Thursday, February 10, 2011

Vidarbha Saga-Farmers still in interest trap-DNA

Farmers still in interest trap

DNA / Shubhangi Khapre / Thursday, February 10, 2011 1:14 IST

Almost a year after the state government promised to impose stringent laws to arrest the exploitation of farmers at the hands of private moneylenders, the rate of borrowing has gone up to 36-40% in the state.

The laws remain on paper as the government has failed to put in place any regulatory body that could take action against the private moneylenders in the state. Highly-placed sources in the government said, “The case of Congress MLA Dilip Sananda, whose family runs a moneylending business, may have come to light because the Supreme Court passed strictures against former chief minister Vilasrao Deshmukh for interfering in the work of the police by not allowing action against Sananda. But there are thousands of farmers who are still victims of the system, which allows moneylenders to loan funds on high rates of interest.”
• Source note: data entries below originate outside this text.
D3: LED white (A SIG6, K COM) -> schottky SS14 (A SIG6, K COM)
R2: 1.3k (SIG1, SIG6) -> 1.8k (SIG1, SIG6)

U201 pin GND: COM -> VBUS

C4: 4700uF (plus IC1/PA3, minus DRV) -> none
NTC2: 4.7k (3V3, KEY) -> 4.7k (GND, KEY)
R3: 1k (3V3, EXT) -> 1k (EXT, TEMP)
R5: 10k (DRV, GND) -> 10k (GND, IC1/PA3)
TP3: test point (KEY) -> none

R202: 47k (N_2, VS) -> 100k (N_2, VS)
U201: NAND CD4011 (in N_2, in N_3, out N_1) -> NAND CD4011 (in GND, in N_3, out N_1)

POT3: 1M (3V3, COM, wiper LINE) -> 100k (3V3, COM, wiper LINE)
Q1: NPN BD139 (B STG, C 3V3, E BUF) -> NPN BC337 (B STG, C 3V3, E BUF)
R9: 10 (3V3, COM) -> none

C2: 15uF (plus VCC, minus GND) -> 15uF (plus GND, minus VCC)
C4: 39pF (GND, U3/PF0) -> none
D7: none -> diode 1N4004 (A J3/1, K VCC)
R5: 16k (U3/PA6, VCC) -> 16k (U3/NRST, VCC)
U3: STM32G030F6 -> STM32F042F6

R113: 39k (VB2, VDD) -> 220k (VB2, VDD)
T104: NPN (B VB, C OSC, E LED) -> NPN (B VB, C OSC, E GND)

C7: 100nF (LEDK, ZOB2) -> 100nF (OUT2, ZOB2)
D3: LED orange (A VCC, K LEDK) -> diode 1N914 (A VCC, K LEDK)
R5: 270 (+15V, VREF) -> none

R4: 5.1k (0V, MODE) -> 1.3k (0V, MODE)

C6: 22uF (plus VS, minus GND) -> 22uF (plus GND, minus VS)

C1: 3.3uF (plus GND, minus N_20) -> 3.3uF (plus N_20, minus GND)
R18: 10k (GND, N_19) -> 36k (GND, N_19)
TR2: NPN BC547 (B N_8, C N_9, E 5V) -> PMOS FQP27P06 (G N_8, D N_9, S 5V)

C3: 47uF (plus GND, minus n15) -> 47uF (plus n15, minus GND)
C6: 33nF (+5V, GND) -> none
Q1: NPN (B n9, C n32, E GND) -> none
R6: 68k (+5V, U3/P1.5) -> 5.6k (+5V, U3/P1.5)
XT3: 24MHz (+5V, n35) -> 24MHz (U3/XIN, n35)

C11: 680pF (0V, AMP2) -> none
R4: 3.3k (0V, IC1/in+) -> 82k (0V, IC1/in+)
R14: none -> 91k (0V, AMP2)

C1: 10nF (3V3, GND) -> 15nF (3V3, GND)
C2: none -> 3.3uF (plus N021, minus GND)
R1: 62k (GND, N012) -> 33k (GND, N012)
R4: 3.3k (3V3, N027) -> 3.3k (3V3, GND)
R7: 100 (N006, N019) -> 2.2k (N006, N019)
According to the Maharashtra Money Lenders (regulation) Act, moneylenders have to return the land acquired from the borrowers (farmers) against the loans. It is also mandatory for the moneylenders not to charge high interest rates from the farmers. On an average, the rate of interest for agriculture loans is as low as 6-7%. But the records show that private moneylenders always charge a higher rate.

According to Kishore Tiwari of Vidarbha jan Andolan (VJAS), “The government has put stringent laws against moneylenders on paper . But what is the use if they cannot define the roles of implementing agents? If the police act, the moneylenders lodge a complaint that it is not a competent authority to act, as the licences are issued by the assistant registrar (revenue department).”

What is shocking is that the moneylenders, instead of mortgaging the farmers’ land, enter into sale deal as a bargain to waive off the loans. As a result it gets difficult to challenge the moneylenders’ act in the court of law.

There are also reports that, despite strict laws, the number of private operators in the state and Andhra Pradesh has shown an increase over the years. Even the state economic survey indicates that number of farmers dependent on private moneylenders has increased, after state’s and Centre’s massive agriculture packages.